Supplied material Start Marker

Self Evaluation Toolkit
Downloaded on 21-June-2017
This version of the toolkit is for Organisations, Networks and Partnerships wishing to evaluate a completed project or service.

Supplied material End Marker
Supplied material Start Marker

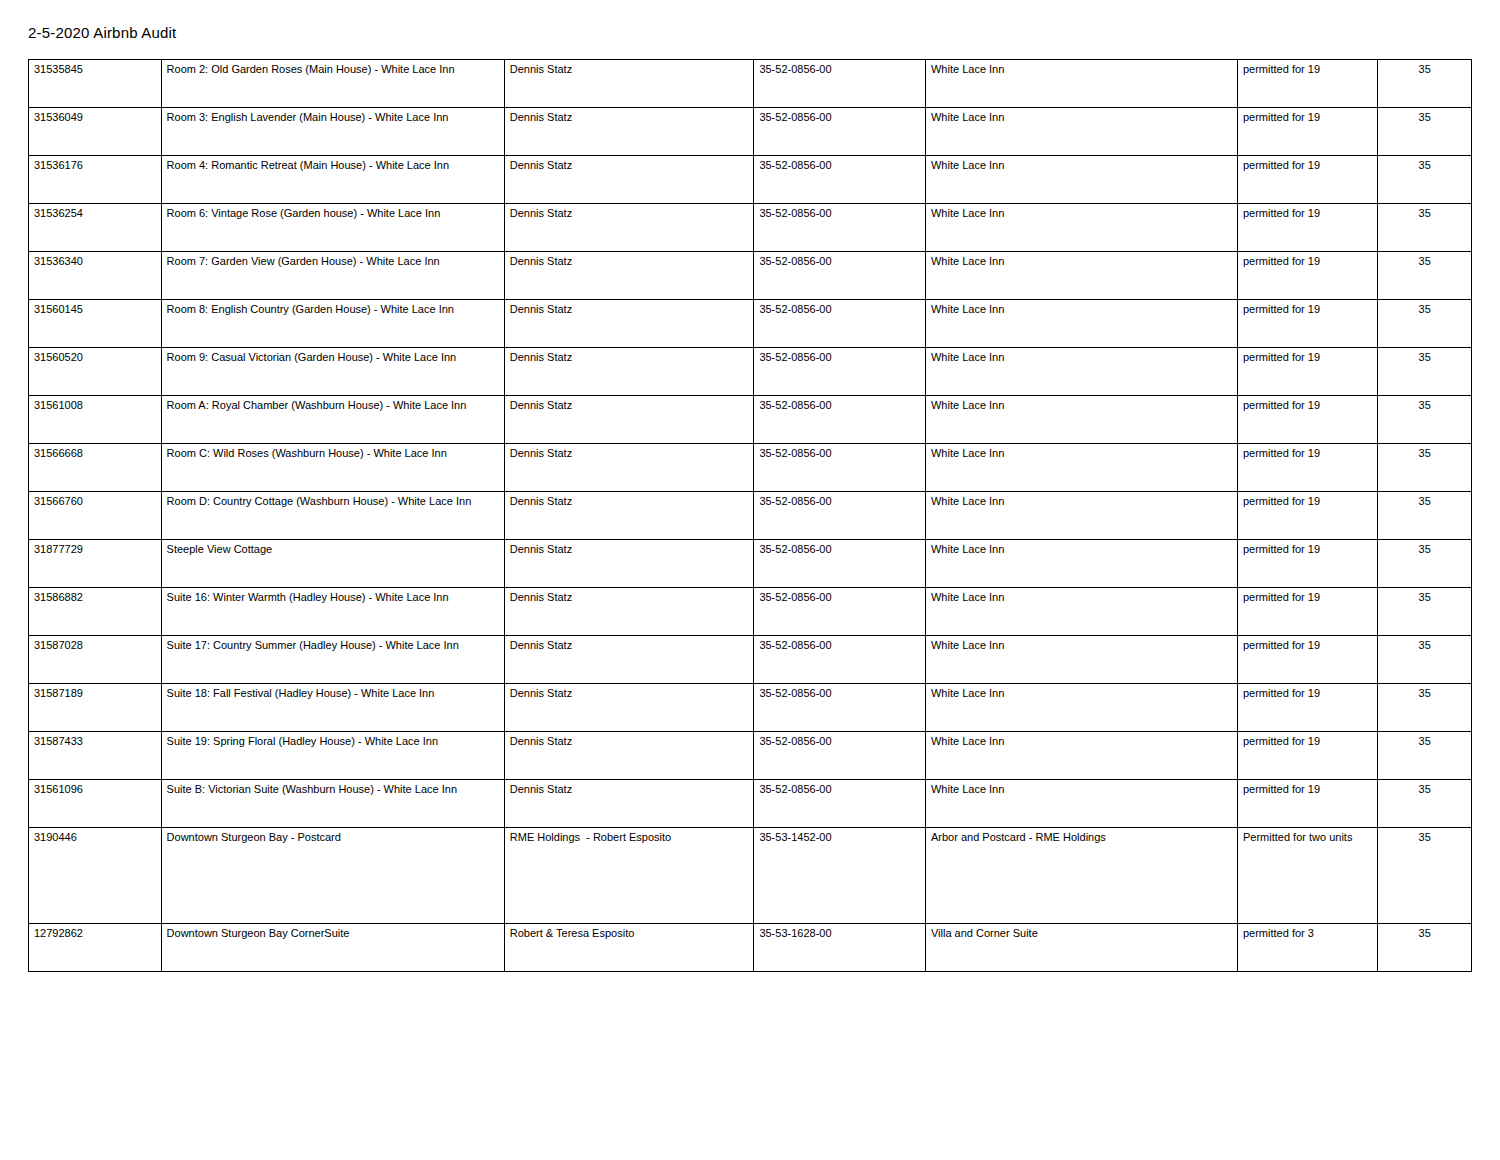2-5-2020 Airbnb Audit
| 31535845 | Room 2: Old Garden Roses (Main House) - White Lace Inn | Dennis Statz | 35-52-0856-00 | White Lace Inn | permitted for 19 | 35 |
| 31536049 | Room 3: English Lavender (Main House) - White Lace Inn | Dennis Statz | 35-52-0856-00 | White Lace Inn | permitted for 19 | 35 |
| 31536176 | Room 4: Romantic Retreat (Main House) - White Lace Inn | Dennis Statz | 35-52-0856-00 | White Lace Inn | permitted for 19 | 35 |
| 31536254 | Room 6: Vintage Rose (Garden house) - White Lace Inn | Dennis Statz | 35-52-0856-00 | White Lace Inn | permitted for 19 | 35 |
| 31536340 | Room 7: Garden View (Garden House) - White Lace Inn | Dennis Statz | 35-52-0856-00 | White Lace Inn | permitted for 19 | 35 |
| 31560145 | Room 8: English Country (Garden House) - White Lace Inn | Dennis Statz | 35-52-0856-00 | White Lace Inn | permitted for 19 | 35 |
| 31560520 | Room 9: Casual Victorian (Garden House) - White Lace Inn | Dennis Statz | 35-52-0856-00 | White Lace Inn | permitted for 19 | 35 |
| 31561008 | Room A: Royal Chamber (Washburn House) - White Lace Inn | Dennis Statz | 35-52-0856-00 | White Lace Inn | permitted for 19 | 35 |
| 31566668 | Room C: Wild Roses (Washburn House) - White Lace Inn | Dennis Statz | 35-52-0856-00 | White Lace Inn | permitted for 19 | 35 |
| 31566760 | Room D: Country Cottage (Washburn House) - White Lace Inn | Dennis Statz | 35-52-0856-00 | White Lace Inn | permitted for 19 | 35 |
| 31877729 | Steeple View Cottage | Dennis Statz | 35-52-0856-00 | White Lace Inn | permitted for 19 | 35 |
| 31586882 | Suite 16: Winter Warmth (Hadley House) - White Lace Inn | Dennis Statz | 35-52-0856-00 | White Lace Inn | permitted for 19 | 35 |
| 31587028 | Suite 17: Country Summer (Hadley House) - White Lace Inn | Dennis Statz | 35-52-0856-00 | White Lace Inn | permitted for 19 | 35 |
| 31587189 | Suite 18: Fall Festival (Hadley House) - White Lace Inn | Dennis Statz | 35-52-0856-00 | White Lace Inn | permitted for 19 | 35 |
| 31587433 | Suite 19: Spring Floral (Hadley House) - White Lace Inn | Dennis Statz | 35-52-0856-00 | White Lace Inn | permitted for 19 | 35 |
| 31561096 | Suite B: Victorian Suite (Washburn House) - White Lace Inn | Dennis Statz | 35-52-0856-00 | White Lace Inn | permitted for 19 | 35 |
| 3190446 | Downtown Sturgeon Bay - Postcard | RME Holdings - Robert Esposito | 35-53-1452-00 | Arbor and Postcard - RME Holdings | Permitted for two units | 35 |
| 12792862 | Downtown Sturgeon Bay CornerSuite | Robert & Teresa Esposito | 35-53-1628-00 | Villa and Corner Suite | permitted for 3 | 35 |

Supplied material End Marker

In the material above, find the line containing "31561008 | Room" and the line containing "31586882 | Suite", then write out exactly those two lines and every line between them, and nothing more.

§ Task solution
| 31561008 | Room A: Royal Chamber (Washburn House) - White Lace Inn | Dennis Statz | 35-52-0856-00 | White Lace Inn | permitted for 19 | 35 |
| 31566668 | Room C: Wild Roses (Washburn House) - White Lace Inn | Dennis Statz | 35-52-0856-00 | White Lace Inn | permitted for 19 | 35 |
| 31566760 | Room D: Country Cottage (Washburn House) - White Lace Inn | Dennis Statz | 35-52-0856-00 | White Lace Inn | permitted for 19 | 35 |
| 31877729 | Steeple View Cottage | Dennis Statz | 35-52-0856-00 | White Lace Inn | permitted for 19 | 35 |
| 31586882 | Suite 16: Winter Warmth (Hadley House) - White Lace Inn | Dennis Statz | 35-52-0856-00 | White Lace Inn | permitted for 19 | 35 |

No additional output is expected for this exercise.